TO my understanding gyno normally will not be caused by low T , UNLESS the estrogen levels in the body are so high they are oppressive of testosterone. Typically men with low testosterone also have low e, unless they are very overweight or have some other issue such as a tumor etc.
I couldnt say for sure but based on your numbers I would say youre more secondary than primary due to bottom of range LH and FSH. If your testes were damaged from sports and not able to produce sufficient test your FSH and LH numbers would probably be top of range. An hcg test can determine this. It is possible you could have sustained multiple TBI that could result in a secondary condition, medical practitioners (the good ones anyway) are becoming more aware of this. Concussions fuck up guys HPTA.
Good luck with everything bud, I'll be watching your log. Maybe we can all learn something from your experiences.

I have read similar findings with the FSH and LH numbers indicative of sperm production in medical journals.

Believe I found the low test and gyno, somewhere on the internet which made sense at the time of reading. I have no facts to back my research at this time.

By secondary, do you mean the latter of having a health issue? And do you think in your research, my levels are possible with only one healthy testicle? My presumptions aren’t scientifically backed and would second guess them with new information.

I know I keep repeating myself, but as someone that doesn’t post online and am quite secluded in this venture, the community support here is insane. I truly appreciate you guys for your knowledge, feedback, and support.

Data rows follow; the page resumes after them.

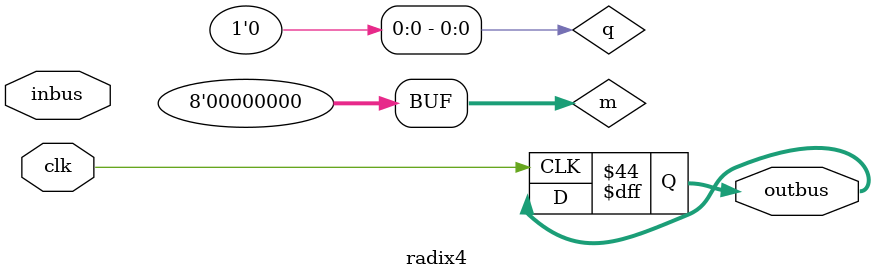
<source format=v>
`timescale 1ns / 1ps


module fac (
    input x, y, c_in,
    output z, c_out
);
    assign z = x ^ y ^ c_in;
    assign c_out = (x & y) | (x & c_in) | (y & c_in);
endmodule

module smtoc2 (
    input [7:0] x, y,
    output reg [7:0] x_c2, y_c2
);
    wire [7:0] x_c1, y_c1;
    wire x_sign, y_sign;
    
    assign x_sign = x[7];
    assign y_sign = y[7];
    assign x_c1 = ~x;
    assign y_c1 = ~y;

    always @(*) begin
        if (x_sign)
            x_c2 = x_c1 + 1;
        else
            x_c2 = x;
        
        if (y_sign)
            y_c2 = y_c1 + 1;
        else
            y_c2 = y;
    end
endmodule

module c2tosm (
    input [7:0] x, y, z,
    output reg [7:0] sm
);
    always @(*) begin
        if (z[7] == 1 || ((x[7] != y[7]) && z[7] == 0)) begin
            sm = ~z + 1;
            sm[7] = 1;
        end else begin
            sm = z;
        end
    end
endmodule

module rca8 (
    input [7:0] x, y,
    input c_in,
    output [7:0] z,
    output c_out, ovr
);
    wire [8:0] c;
    wire [7:0] z_sm;
    wire [7:0] x_c2, y_c2, z_c2;
    
    smtoc2 smtoc2_inst (.x(x), .y(y), .x_c2(x_c2), .y_c2(y_c2));
    assign c[0] = c_in;
    
    generate
        genvar i;
        for (i = 0; i < 8; i = i + 1) begin : fac_generate
            fac fac_inst (.x(x_c2[i]), .y(y_c2[i]), .c_in(c[i]), .z(z_c2[i]), .c_out(c[i+1]));
        end
    endgenerate
    
    assign c_out = c[7];
    assign ovr = (x_c2[7] == y_c2[7]) && (z_c2[7] != x_c2[7]);
    
    c2tosm c2tosm_inst (.x(x), .y(y), .z(z_c2), .sm(z_sm));
    assign z = z_sm;
endmodule

// Subtractor (FSC)

module fsc(
  input [7:0] x, y,
  input bin,
  output [7:0] b,
  output bout
);
  wire [7:0] borrow;
  genvar i;
  generate
    for (i = 0; i < 8; i = i + 1) begin : scazator
      if (i == 0) begin
        assign b[i] = x[i] ^ y[i] ^ bin;
        assign borrow[i] = (~x[i] & y[i]) | ((~x[i] | y[i]) & bin);
      end else begin
        assign b[i] = x[i] ^ y[i] ^ borrow[i-1];
        assign borrow[i] = (~x[i] & y[i]) | ((~x[i] | y[i]) & borrow[i-1]);
      end
    end
  endgenerate
  assign bout = borrow[7];
endmodule

// Divider (Restoring Division)

module define_sign(
input signed [7:0] inbus1,inbus2,
output sign1,sign2,
output [7:0] abs1,abs2
);
assign sign1 = inbus1[7];
assign sign2 = inbus2[7];
assign abs1 = sign1 ? (~inbus1 + 1'b1) : inbus1;
assign abs2 = sign2 ? (~inbus2 + 1'b1) : inbus2;
endmodule

module parallel_adder(
    input [7:0] A,
    input [7:0] B,
    input cin,
    output cout,
    output [7:0] Sum
);
    wire [8:0] carry;
    assign carry[0] = cin;

    fac fac_0 (.x(A[0]), .y(B[0]), .c_in(carry[0]), .z(Sum[0]), .c_out(carry[1]));
    fac fac_1 (.x(A[1]), .y(B[1]), .c_in(carry[1]), .z(Sum[1]), .c_out(carry[2]));
    fac fac_2 (.x(A[2]), .y(B[2]), .c_in(carry[2]), .z(Sum[2]), .c_out(carry[3]));
    fac fac_3 (.x(A[3]), .y(B[3]), .c_in(carry[3]), .z(Sum[3]), .c_out(carry[4]));
    fac fac_4 (.x(A[4]), .y(B[4]), .c_in(carry[4]), .z(Sum[4]), .c_out(carry[5]));
    fac fac_5 (.x(A[5]), .y(B[5]), .c_in(carry[5]), .z(Sum[5]), .c_out(carry[6]));
    fac fac_6 (.x(A[6]), .y(B[6]), .c_in(carry[6]), .z(Sum[6]), .c_out(carry[7]));
    fac fac_7 (.x(A[7]), .y(B[7]), .c_in(carry[7]), .z(Sum[7]), .c_out(carry[8]));
endmodule

module restoring_div(
  input clk, rst, start,
  input [7:0] inbus1, inbus2,
  output [7:0] cat, rest,
  output done
);
  reg busy, busy_d;
  reg [3:0] count;
  reg [7:0] inbus1_reg, inbus2_reg, a, q, shift_a, shift_q;
  wire [7:0] sum;
  wire restore_a;
  wire finish;
  wire q_lsb;

  assign restore_a = sum[7];
  assign q_lsb = !restore_a;
  assign finish = (count == 4'h7);
  assign cat = q;
  assign rest = a;
  assign done = (!busy) && (busy_d);
  
  reg [7:0] complement_reg;
  always @(posedge clk or negedge rst) begin
    if (!rst)
      complement_reg <= 8'h0;
    else if (start)
      complement_reg <= ~inbus2 + 8'b1;
  end
  
  parallel_adder u_parallel_adder(
    .A(shift_a),
    .B(complement_reg),
    .cin(1'b0),
    .Sum(sum),
    .cout()
  );

  always @(posedge clk or negedge rst) begin
    if (!rst)
      busy <= 1'b0;
    else if (start)
      busy <= 1'b1;
    else if (finish)
      busy <= 1'b0;
  end

  always @(posedge clk or negedge rst) begin
    if (!rst)
      busy_d <= 1'b0;
    else
      busy_d <= busy;
  end

  always @(posedge clk or negedge rst) begin
    if (!rst) begin
      inbus1_reg <= 8'h0;
      inbus2_reg <= 8'h0;
    end else if (start) begin
      inbus1_reg <= inbus1;
      inbus2_reg <= inbus2;
    end
  end

  always @(posedge clk or negedge rst) begin
    if (!rst)
      count <= 4'h7;
    else if (start)
      count <= 4'h0;
    else if (busy)
      count <= count + 4'h1;
  end

  always @(*) begin
    if (busy)
      {shift_a, shift_q} <= {a, q} << 1;
    else
      {shift_a, shift_q} <= {8'h0, 8'h0};
  end

  always @(posedge clk or negedge rst) begin
    if (!rst)
      {a, q} <= {8'h0, 8'h0};
    else if (start)
      {a, q} <= {8'h0, inbus1};
    else if (busy) begin
      if (restore_a)
        {a, q} <= {shift_a, q[6:0], q_lsb};
      else
        {a, q} <= {sum, q[6:0], q_lsb};
    end
  end
endmodule

// Multiplicator (Radix4)
module radix4 (
    input [7:0] inbus,    // Intrare pentru multiplicator
    input clk,             // Semnal de ceas
    output reg [15:0] outbus  // Ieșire pentru produs (16 biți)
);
    // Definirea registrelor interne
    reg [8:0] a;          // A (9 biți)
    reg [7:0] m;          // M (multiplicatorul, 8 biți)
    reg [7:0] q;          // Q (operandul, 8 biți)
    reg q_neg;            // q[-1] (bitul de semn anterior)
    reg [1:0] count;      // Contor pentru numărul de iterații

    // Inițializare
    initial begin
        a = 9'b0;         // A este setat la 0
        count = 2'b00;    // Setăm contorul la 0
        q_neg = 0;        // Setăm q[-1] la 0
        m = 8'b0;         // Setăm M la 0
        q = 8'b0;         // Setăm Q la 0
        outbus = 16'b0;   // Ieșirea este setată la 0
    end

    // Cicluri de procesare pe fiecare ceas
    always @(posedge clk) begin
        if (count == 4) begin
            // Ieșirea finală după 4 iterații
            outbus = {a[8:0], q};  // Concatenăm A și Q pentru ieșirea finală
        end else begin
            // Operații pe baza valorii lui q[1:0] și q_neg
            case ({q[1:0], q_neg})
                3'b001: begin
                    a = a + m;    // A = A + M
                end
                3'b010: begin
                    a = a + m;    // A = A + M
                end
                3'b011: begin
                    a = a + (m << 1);  // A = A + 2M
                end
                3'b100: begin
                    a = a - (m << 1);  // A = A - 2M
                end
                3'b101: begin
                    a = a - m;    // A = A - M
                end
                3'b110: begin
                    a = a - m;    // A = A - M
                end
                3'b111: begin
                    a = a + m;    // A = A + M
                end
                default: begin
                    // Nu se face nimic
                end
            endcase

            // RSHIFT: deplasare (shift) pentru A și Q
            {a[8], q[7:1]} = {a[8], q[7:1], a[8]};  // A[6:0], Q[7:1] = A[8:0], Q[7:1]
            q_neg = q[0];  // Setăm q[-1] la valoarea lui q[0]

            // Incrementăm contorul
            count = count + 1;
        end
    end
endmodule

</source>
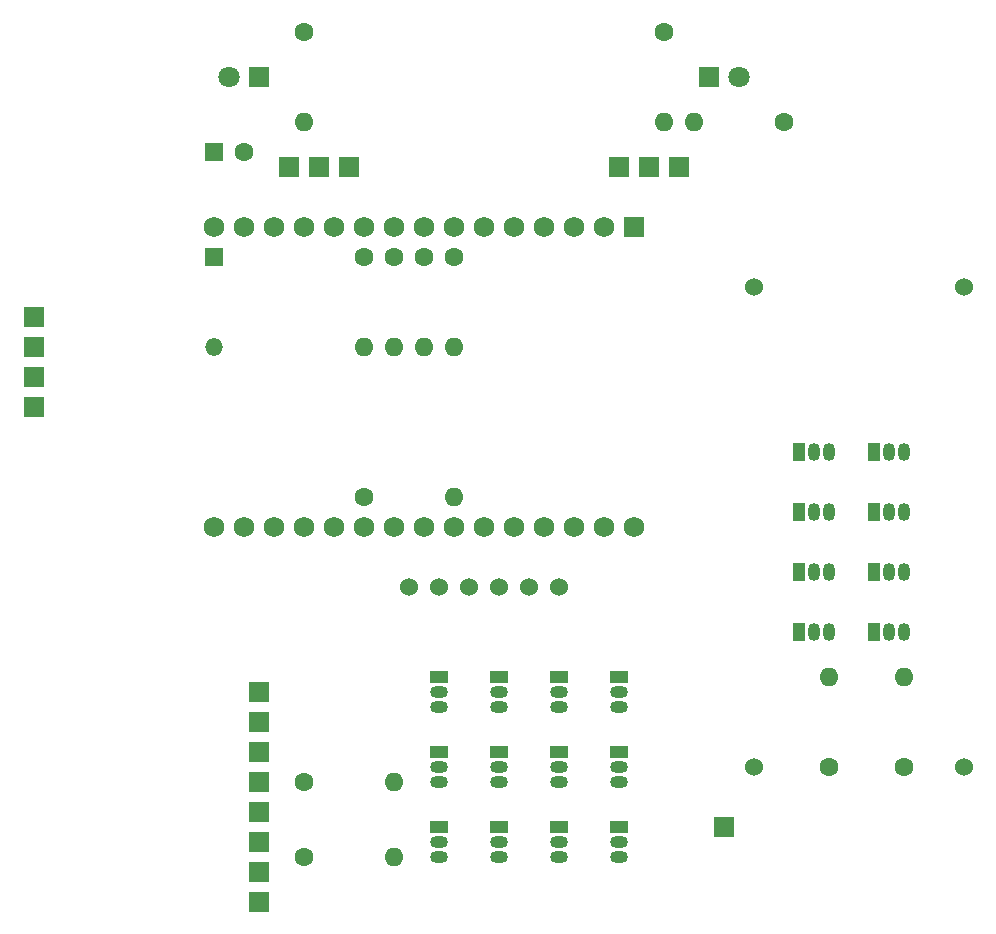
<source format=gbr>
%TF.GenerationSoftware,KiCad,Pcbnew,7.0.10*%
%TF.CreationDate,2024-02-07T12:20:56-05:00*%
%TF.ProjectId,board_up,626f6172-645f-4757-902e-6b696361645f,rev?*%
%TF.SameCoordinates,Original*%
%TF.FileFunction,Soldermask,Bot*%
%TF.FilePolarity,Negative*%
%FSLAX46Y46*%
G04 Gerber Fmt 4.6, Leading zero omitted, Abs format (unit mm)*
G04 Created by KiCad (PCBNEW 7.0.10) date 2024-02-07 12:20:56*
%MOMM*%
%LPD*%
G01*
G04 APERTURE LIST*
G04 Aperture macros list*
%AMRoundRect*
0 Rectangle with rounded corners*
0 $1 Rounding radius*
0 $2 $3 $4 $5 $6 $7 $8 $9 X,Y pos of 4 corners*
0 Add a 4 corners polygon primitive as box body*
4,1,4,$2,$3,$4,$5,$6,$7,$8,$9,$2,$3,0*
0 Add four circle primitives for the rounded corners*
1,1,$1+$1,$2,$3*
1,1,$1+$1,$4,$5*
1,1,$1+$1,$6,$7*
1,1,$1+$1,$8,$9*
0 Add four rect primitives between the rounded corners*
20,1,$1+$1,$2,$3,$4,$5,0*
20,1,$1+$1,$4,$5,$6,$7,0*
20,1,$1+$1,$6,$7,$8,$9,0*
20,1,$1+$1,$8,$9,$2,$3,0*%
G04 Aperture macros list end*
%ADD10R,1.500000X1.050000*%
%ADD11O,1.500000X1.050000*%
%ADD12C,1.600000*%
%ADD13O,1.600000X1.600000*%
%ADD14R,1.700000X1.700000*%
%ADD15R,1.050000X1.500000*%
%ADD16O,1.050000X1.500000*%
%ADD17RoundRect,0.102000X-0.765000X0.765000X-0.765000X-0.765000X0.765000X-0.765000X0.765000X0.765000X0*%
%ADD18C,1.734000*%
%ADD19R,1.800000X1.800000*%
%ADD20C,1.800000*%
%ADD21R,1.600000X1.600000*%
%ADD22R,1.500000X1.500000*%
%ADD23O,1.500000X1.500000*%
%ADD24C,1.524000*%
G04 APERTURE END LIST*
D10*
%TO.C,Q402*%
X55880000Y-74930000D03*
D11*
X55880000Y-76200000D03*
X55880000Y-77470000D03*
%TD*%
D12*
%TO.C,R102*%
X64770000Y-7620000D03*
D13*
X64770000Y-15240000D03*
%TD*%
D14*
%TO.C,J120*%
X30480000Y-81280000D03*
%TD*%
D15*
%TO.C,Q502*%
X76200000Y-48260000D03*
D16*
X77470000Y-48260000D03*
X78740000Y-48260000D03*
%TD*%
D12*
%TO.C,R107*%
X85090000Y-69850000D03*
D13*
X85090000Y-62230000D03*
%TD*%
D14*
%TO.C,J111*%
X63500000Y-19050000D03*
%TD*%
D15*
%TO.C,Q501*%
X76200000Y-43180000D03*
D16*
X77470000Y-43180000D03*
X78740000Y-43180000D03*
%TD*%
D14*
%TO.C,J117*%
X30480000Y-73660000D03*
%TD*%
D12*
%TO.C,R501*%
X44450000Y-26670000D03*
D13*
X44450000Y-34290000D03*
%TD*%
D14*
%TO.C,J102*%
X38100000Y-19050000D03*
%TD*%
D15*
%TO.C,Q602*%
X82550000Y-48260000D03*
D16*
X83820000Y-48260000D03*
X85090000Y-48260000D03*
%TD*%
D14*
%TO.C,J103*%
X69850000Y-74930000D03*
%TD*%
%TO.C,J105*%
X33020000Y-19050000D03*
%TD*%
%TO.C,J114*%
X30480000Y-66040000D03*
%TD*%
D15*
%TO.C,Q603*%
X82550000Y-53340000D03*
D16*
X83820000Y-53340000D03*
X85090000Y-53340000D03*
%TD*%
D10*
%TO.C,Q303*%
X50800000Y-62230000D03*
D11*
X50800000Y-63500000D03*
X50800000Y-64770000D03*
%TD*%
D12*
%TO.C,R601*%
X46990000Y-26670000D03*
D13*
X46990000Y-34290000D03*
%TD*%
D14*
%TO.C,J110*%
X11430000Y-39370000D03*
%TD*%
D10*
%TO.C,Q302*%
X55880000Y-62230000D03*
D11*
X55880000Y-63500000D03*
X55880000Y-64770000D03*
%TD*%
D10*
%TO.C,Q203*%
X50800000Y-68580000D03*
D11*
X50800000Y-69850000D03*
X50800000Y-71120000D03*
%TD*%
D12*
%TO.C,R105*%
X34290000Y-77470000D03*
D13*
X41910000Y-77470000D03*
%TD*%
D10*
%TO.C,Q202*%
X55880000Y-68580000D03*
D11*
X55880000Y-69850000D03*
X55880000Y-71120000D03*
%TD*%
D14*
%TO.C,J118*%
X30480000Y-76200000D03*
%TD*%
%TO.C,J115*%
X30480000Y-68580000D03*
%TD*%
%TO.C,J112*%
X35560000Y-19050000D03*
%TD*%
D15*
%TO.C,Q601*%
X82550000Y-43180000D03*
D16*
X83820000Y-43180000D03*
X85090000Y-43180000D03*
%TD*%
D12*
%TO.C,R101*%
X74930000Y-15240000D03*
D13*
X67310000Y-15240000D03*
%TD*%
D15*
%TO.C,Q504*%
X76200000Y-58420000D03*
D16*
X77470000Y-58420000D03*
X78740000Y-58420000D03*
%TD*%
D12*
%TO.C,R106*%
X78740000Y-69850000D03*
D13*
X78740000Y-62230000D03*
%TD*%
D14*
%TO.C,J108*%
X11430000Y-36830000D03*
%TD*%
%TO.C,J106*%
X11430000Y-31750000D03*
%TD*%
%TO.C,J104*%
X66040000Y-19050000D03*
%TD*%
%TO.C,J101*%
X60960000Y-19050000D03*
%TD*%
D17*
%TO.C,U103*%
X62230000Y-24130000D03*
D18*
X59690000Y-24130000D03*
X57150000Y-24130000D03*
X54610000Y-24130000D03*
X52070000Y-24130000D03*
X49530000Y-24130000D03*
X46990000Y-24130000D03*
X44450000Y-24130000D03*
X41910000Y-24130000D03*
X39370000Y-24130000D03*
X36830000Y-24130000D03*
X34290000Y-24130000D03*
X31750000Y-24130000D03*
X29210000Y-24130000D03*
X26670000Y-24130000D03*
X26670000Y-49530000D03*
X29210000Y-49530000D03*
X31750000Y-49530000D03*
X34290000Y-49530000D03*
X36830000Y-49530000D03*
X39370000Y-49530000D03*
X41910000Y-49530000D03*
X44450000Y-49530000D03*
X46990000Y-49530000D03*
X49530000Y-49530000D03*
X52070000Y-49530000D03*
X54610000Y-49530000D03*
X57150000Y-49530000D03*
X59690000Y-49530000D03*
X62230000Y-49530000D03*
%TD*%
D10*
%TO.C,Q304*%
X45720000Y-62230000D03*
D11*
X45720000Y-63500000D03*
X45720000Y-64770000D03*
%TD*%
D19*
%TO.C,D101*%
X68580000Y-11430000D03*
D20*
X71120000Y-11430000D03*
%TD*%
D10*
%TO.C,Q401*%
X60960000Y-74930000D03*
D11*
X60960000Y-76200000D03*
X60960000Y-77470000D03*
%TD*%
D10*
%TO.C,Q201*%
X60960000Y-68580000D03*
D11*
X60960000Y-69850000D03*
X60960000Y-71120000D03*
%TD*%
D10*
%TO.C,Q301*%
X60960000Y-62230000D03*
D11*
X60960000Y-63500000D03*
X60960000Y-64770000D03*
%TD*%
D19*
%TO.C,D102*%
X30480000Y-11430000D03*
D20*
X27940000Y-11430000D03*
%TD*%
D21*
%TO.C,C102*%
X26710000Y-17780000D03*
D12*
X29210000Y-17780000D03*
%TD*%
D22*
%TO.C,D103*%
X26670000Y-26665000D03*
D23*
X26670000Y-34285000D03*
%TD*%
D10*
%TO.C,Q403*%
X50800000Y-74930000D03*
D11*
X50800000Y-76200000D03*
X50800000Y-77470000D03*
%TD*%
D15*
%TO.C,Q503*%
X76200000Y-53340000D03*
D16*
X77470000Y-53340000D03*
X78740000Y-53340000D03*
%TD*%
D24*
%TO.C,U101*%
X72390000Y-69850000D03*
X90170000Y-69850000D03*
X72390000Y-29210000D03*
X90170000Y-29210000D03*
%TD*%
D12*
%TO.C,R301*%
X39370000Y-46990000D03*
D13*
X46990000Y-46990000D03*
%TD*%
D14*
%TO.C,J116*%
X30480000Y-71120000D03*
%TD*%
D12*
%TO.C,R401*%
X41910000Y-26670000D03*
D13*
X41910000Y-34290000D03*
%TD*%
D14*
%TO.C,J119*%
X30480000Y-78740000D03*
%TD*%
D24*
%TO.C,U102*%
X43180000Y-54610000D03*
X45720000Y-54610000D03*
X48260000Y-54610000D03*
X50800000Y-54610000D03*
X53340000Y-54610000D03*
X55880000Y-54610000D03*
%TD*%
D12*
%TO.C,R201*%
X39370000Y-26670000D03*
D13*
X39370000Y-34290000D03*
%TD*%
D14*
%TO.C,J113*%
X30480000Y-63500000D03*
%TD*%
D12*
%TO.C,R103*%
X34290000Y-7620000D03*
D13*
X34290000Y-15240000D03*
%TD*%
D10*
%TO.C,Q404*%
X45720000Y-74930000D03*
D11*
X45720000Y-76200000D03*
X45720000Y-77470000D03*
%TD*%
D12*
%TO.C,R104*%
X34290000Y-71120000D03*
D13*
X41910000Y-71120000D03*
%TD*%
D15*
%TO.C,Q604*%
X82550000Y-58420000D03*
D16*
X83820000Y-58420000D03*
X85090000Y-58420000D03*
%TD*%
D14*
%TO.C,J109*%
X11430000Y-34290000D03*
%TD*%
D10*
%TO.C,Q204*%
X45720000Y-68580000D03*
D11*
X45720000Y-69850000D03*
X45720000Y-71120000D03*
%TD*%
M02*

</source>
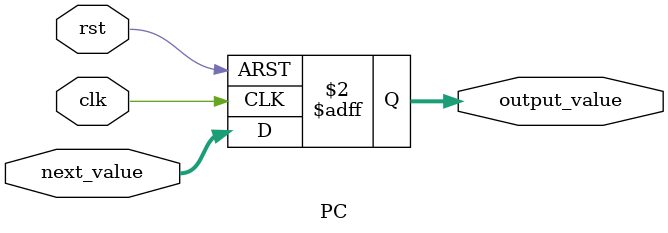
<source format=sv>
`timescale 1ns / 1ps


module PC#(
    parameter Index_width = 9
    )(
    input logic clk,
    input logic rst,
    input logic [Index_width-1:0] next_value,
    
    output logic [Index_width-1:0] output_value
    );
    
    always_ff @ (posedge clk,posedge rst)
        if(rst)
            output_value <= 9'd0;
        else 
            output_value <= next_value;
endmodule

</source>
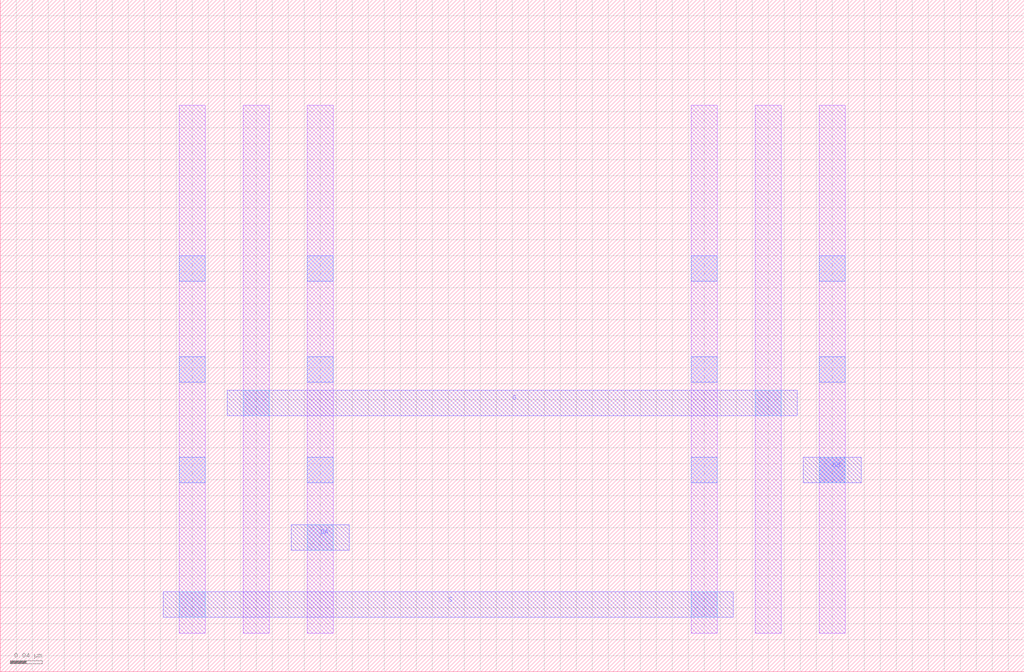
<source format=lef>
MACRO CMC_PMOS_S_n12_X1_Y1
  ORIGIN 0 0 ;
  FOREIGN CMC_PMOS_S_n12_X1_Y1 0 0 ;
  SIZE 1.2800 BY 0.8400 ;
  PIN S
    DIRECTION INOUT ;
    USE SIGNAL ;
    PORT
      LAYER M2 ;
        RECT 0.2040 0.0680 0.9160 0.1000 ;
    END
  END S
  PIN DA
    DIRECTION INOUT ;
    USE SIGNAL ;
    PORT
      LAYER M2 ;
        RECT 0.3640 0.1520 0.4360 0.1840 ;
    END
  END DA
  PIN DB
    DIRECTION INOUT ;
    USE SIGNAL ;
    PORT
      LAYER M2 ;
        RECT 1.0040 0.2360 1.0760 0.2680 ;
    END
  END DB
  PIN G
    DIRECTION INOUT ;
    USE SIGNAL ;
    PORT
      LAYER M2 ;
        RECT 0.2840 0.3200 0.9960 0.3520 ;
    END
  END G
  OBS
    LAYER M1 ;
      RECT 0.3040 0.0480 0.3360 0.7080 ;
    LAYER M1 ;
      RECT 0.9440 0.0480 0.9760 0.7080 ;
    LAYER M1 ;
      RECT 0.2240 0.0480 0.2560 0.7080 ;
    LAYER M1 ;
      RECT 0.8640 0.0480 0.8960 0.7080 ;
    LAYER M1 ;
      RECT 0.3840 0.0480 0.4160 0.7080 ;
    LAYER M1 ;
      RECT 1.0240 0.0480 1.0560 0.7080 ;
    LAYER V1 ;
      RECT 0.2240 0.0680 0.2560 0.1000 ;
    LAYER V1 ;
      RECT 0.8640 0.0680 0.8960 0.1000 ;
    LAYER V1 ;
      RECT 0.3840 0.1520 0.4160 0.1840 ;
    LAYER V1 ;
      RECT 1.0240 0.2360 1.0560 0.2680 ;
    LAYER V1 ;
      RECT 0.3040 0.3200 0.3360 0.3520 ;
    LAYER V1 ;
      RECT 0.9440 0.3200 0.9760 0.3520 ;
    LAYER V0 ;
      RECT 0.2240 0.2360 0.2560 0.2680 ;
    LAYER V0 ;
      RECT 0.2240 0.3620 0.2560 0.3940 ;
    LAYER V0 ;
      RECT 0.2240 0.4880 0.2560 0.5200 ;
    LAYER V0 ;
      RECT 0.8640 0.2360 0.8960 0.2680 ;
    LAYER V0 ;
      RECT 0.8640 0.3620 0.8960 0.3940 ;
    LAYER V0 ;
      RECT 0.8640 0.4880 0.8960 0.5200 ;
    LAYER V0 ;
      RECT 0.3840 0.2360 0.4160 0.2680 ;
    LAYER V0 ;
      RECT 0.3840 0.3620 0.4160 0.3940 ;
    LAYER V0 ;
      RECT 0.3840 0.4880 0.4160 0.5200 ;
    LAYER V0 ;
      RECT 1.0240 0.2360 1.0560 0.2680 ;
    LAYER V0 ;
      RECT 1.0240 0.3620 1.0560 0.3940 ;
    LAYER V0 ;
      RECT 1.0240 0.4880 1.0560 0.5200 ;
  END
END CMC_PMOS_S_n12_X1_Y1

</source>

Another update, my gear is on its way and am very excited. A little nervous because this will be a big change in my life. Not only for the physical benefits but finally feeling high test levels. I’m hoping this will level me out mentally. In self reflection, a lot of negatives in my life point to that low test number. Mood swings, anxiety, low self confidence, depression, etc.. things that I’ve worked on my own to take control of, but still suffer from.

I will be updating my thread with my sources and reviewing my experience with each company.
 
Primary Hypogonadism- Testicles dont produce adequate testosterone

Secondary Hypogonadism- Pituitary doesnt signal the testicles for proper production

If you havent already taken the plunge you may want to work with a trt doctor to find where that takes you. ultimately your decision but just throwing options out there for you.
 
Primary Hypogonadism- Testicles dont produce adequate testosterone

Secondary Hypogonadism- Pituitary doesnt signal the testicles for proper production

If you havent already taken the plunge you may want to work with a trt doctor to find where that takes you. ultimately your decision but just throwing options out there for you.

I know I need to see a TRT doc or Endo. I don’t have the best health insurance and the cost is what’s been keeping me from going or else I would’ve went over a year ago when I started researching it.